Actions of the braid group, and new algebraic proofs of results of Dehornoy and Larue

TL;DR

This paper reviews key results about braid groups, offering simplified algebraic proofs, new insights into braid group orderings, and generalizations of classical theorems using innovative techniques and deeper structural analysis.

Contribution

It provides simplified proofs of fundamental braid group results, introduces a new proof of the Dehornoy-Larue trichotomy, and generalizes the Birman-Hilden theorem through novel approaches.

Findings

Simplified algebraic proofs of braid group properties

A new proof of the Dehornoy-Larue braid-group trichotomy

Generalization of the Birman-Hilden theorem

Abstract

This article surveys many standard results about the braid group with emphasis on simplifying the usual algebraic proofs.
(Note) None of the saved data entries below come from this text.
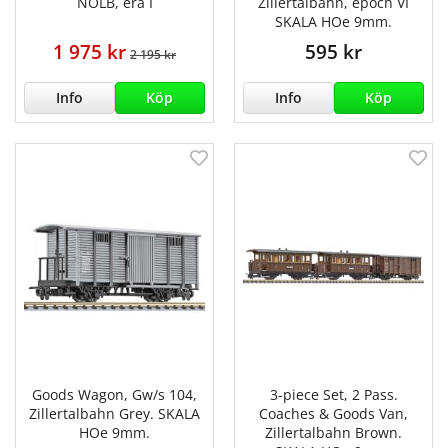
NÖLB, era I
Zillertalbahn, epoch VI
SKALA HOe 9mm.
1 975 kr
595 kr
2 195 kr
Info
Köp
Info
Köp
Goods Wagon, Gw/s 104,
3-piece Set, 2 Pass.
Zillertalbahn Grey. SKALA
Coaches & Goods Van,
HOe 9mm.
Zillertalbahn Brown.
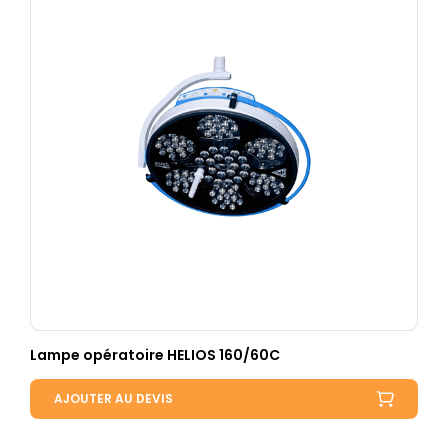
Lampe opératoire HELIOS 160/60C
AJOUTER AU DEVIS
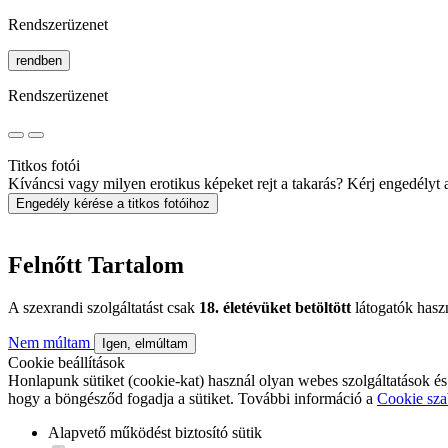
Rendszerüzenet
rendben
Rendszerüzenet
Titkos fotói
Kíváncsi vagy milyen erotikus képeket rejt a takarás? Kérj engedélyt a 
Engedély kérése a titkos fotóihoz
Felnőtt Tartalom
A szexrandi szolgáltatást csak
18. életévüket betöltött
látogatók hasz
Nem múltam
Igen, elmúltam
Cookie beállítások
Honlapunk sütiket (cookie-kat) használ olyan webes szolgáltatások és
hogy a böngésződ fogadja a sütiket. További információ a
Cookie sza
Alapvető működést biztosító sütik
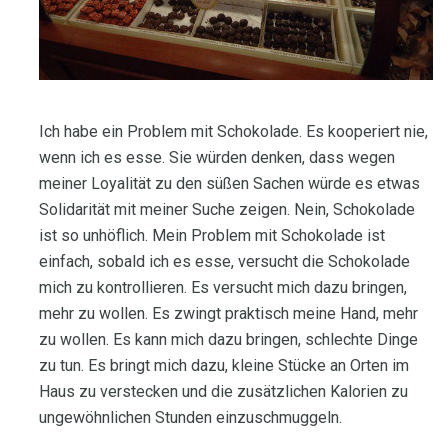
Ich habe ein Problem mit Schokolade. Es kooperiert nie,
wenn ich es esse. Sie würden denken, dass wegen
meiner Loyalität zu den süßen Sachen würde es etwas
Solidarität mit meiner Suche zeigen. Nein, Schokolade
ist so unhöflich. Mein Problem mit Schokolade ist
einfach, sobald ich es esse, versucht die Schokolade
mich zu kontrollieren. Es versucht mich dazu bringen,
mehr zu wollen. Es zwingt praktisch meine Hand, mehr
zu wollen. Es kann mich dazu bringen, schlechte Dinge
zu tun. Es bringt mich dazu, kleine Stücke an Orten im
Haus zu verstecken und die zusätzlichen Kalorien zu
ungewöhnlichen Stunden einzuschmuggeln.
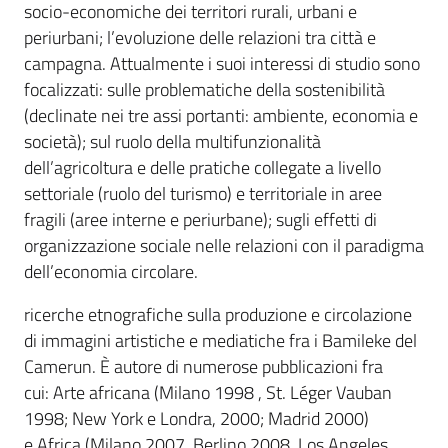
socio-economiche dei territori rurali, urbani e
periurbani; l’evoluzione delle relazioni tra città e
campagna. Attualmente i suoi interessi di studio sono
focalizzati: sulle problematiche della sostenibilità
(declinate nei tre assi portanti: ambiente, economia e
società); sul ruolo della multifunzionalità
dell’agricoltura e delle pratiche collegate a livello
settoriale (ruolo del turismo) e territoriale in aree
fragili (aree interne e periurbane); sugli effetti di
organizzazione sociale nelle relazioni con il paradigma
dell’economia circolare.
ricerche etnografiche sulla produzione e circolazione
di immagini artistiche e mediatiche fra i Bamileke del
Camerun. È autore di numerose pubblicazioni fra
cui: Arte africana (Milano 1998 , St. Léger Vauban
1998; New York e Londra, 2000; Madrid 2000)
e Africa (Milano 2007, Berlino 2008, Los Angeles,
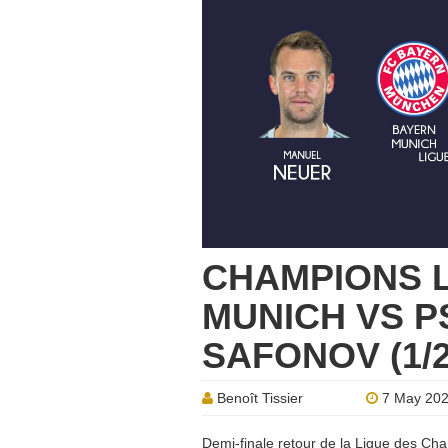
CHAMPIONS 
MUNICH VS PS
SAFONOV (1/
Benoît Tissier
7 May 20
Demi-finale retour de la Ligue des Cha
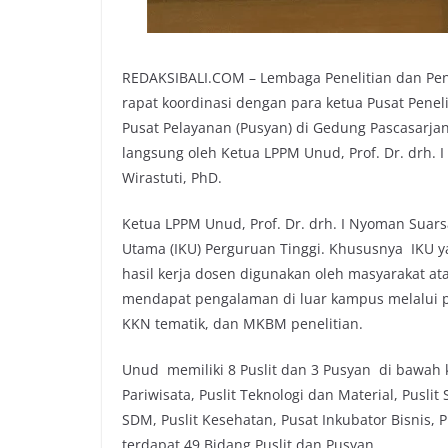
REDAKSIBALI.COM – Lembaga Penelitian dan Pe
rapat koordinasi dengan para ketua Pusat Peneli
Pusat Pelayanan (Pusyan) di Gedung Pascasarjan
langsung oleh Ketua LPPM Unud, Prof. Dr. drh.
Wirastuti, PhD.
Ketua LPPM Unud, Prof. Dr. drh. I Nyoman Suar
Utama (IKU) Perguruan Tinggi. Khususnya IKU y
hasil kerja dosen digunakan oleh masyarakat a
mendapat pengalaman di luar kampus melalui
KKN tematik, dan MKBM penelitian.
Unud memiliki 8 Puslit dan 3 Pusyan di bawah 
Pariwisata, Puslit Teknologi dan Material, Pusl
SDM, Puslit Kesehatan, Pusat Inkubator Bisnis,
terdapat 49 Bidang Puslit dan Pusyan.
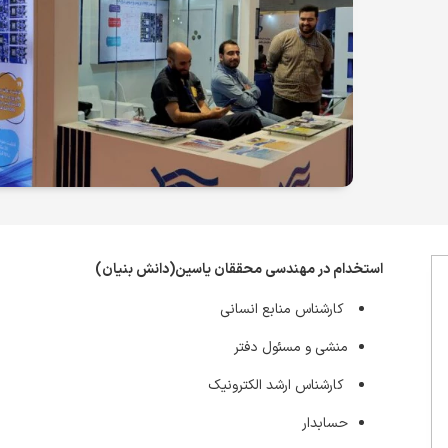
استخدام در مهندسی محققان یاسین(دانش بنیان)
کارشناس منابع انسانی
منشی و مسئول دفتر
کارشناس ارشد الکترونیک
حسابدار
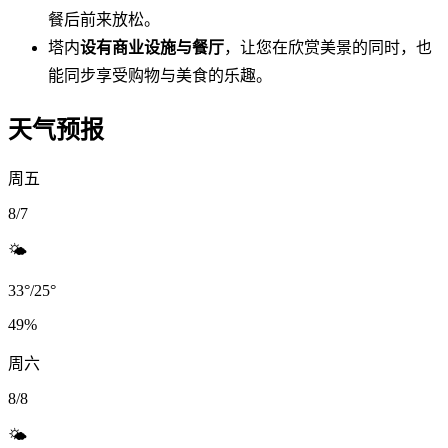
餐后前来放松。
塔内
设有商业设施与餐厅
，让您在欣赏美景的同时，也
能同步享受购物与美食的乐趣。
天气预报
周五
8/7
🌤️
33
°
/
25
°
49
%
周六
8/8
🌤️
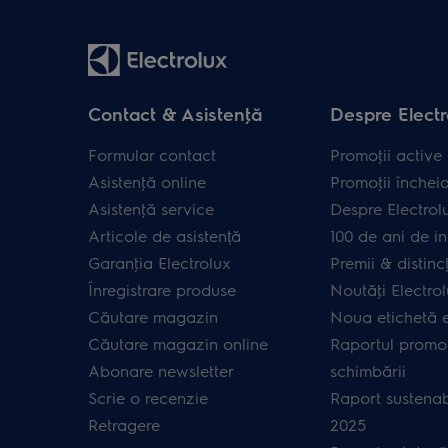
Contact & Asistenţă
Despre Electr
Formular contact
Promoţii active
Asistenţă online
Promoţii închei
Asistenţă service
Despre Electrol
Articole de asistență
100 de ani de in
Garanţia Electrolux
Premii & distincţ
Înregistrare produse
Noutăţi Electro
Căutare magazin
Noua etichetă 
Căutare magazin online
Raportul promot
Abonare newsletter
schimbării
Scrie o recenzie
Raport sustenab
Retragere
2025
We use van der Waerden's trick to illuminate the Artin-Magnus proof of the classic presentation of the algebraic mapping-class group of a punctured disc. We give a simple, new proof of the Dehornoy-Larue braid-group trichotomy, and, hence, recover the Dehornoy right-ordering of the braid group. We then turn to the Birman-Hilden theorem concerning braid-group actions on free products of cyclic groups, and the consequences derived by Perron-Vannier, and the connections with the Wada representations. We recall the very simple Crisp-Paris proof of the Birman-Hilden theorem that uses the Larue-Shpilrain technique. Studying ends of free groups permits a deeper understanding of the braid group; this gives us a generalization of the Birman-Hilden theorem. Studying Jordan curves in the punctured disc permits a still deeper understanding of the braid group; this gave Larue, in his PhD thesis, correspondingly deeper results, and, in an appendix, we recall the essence of Larue's thesis, giving simpler combinatorial proofs.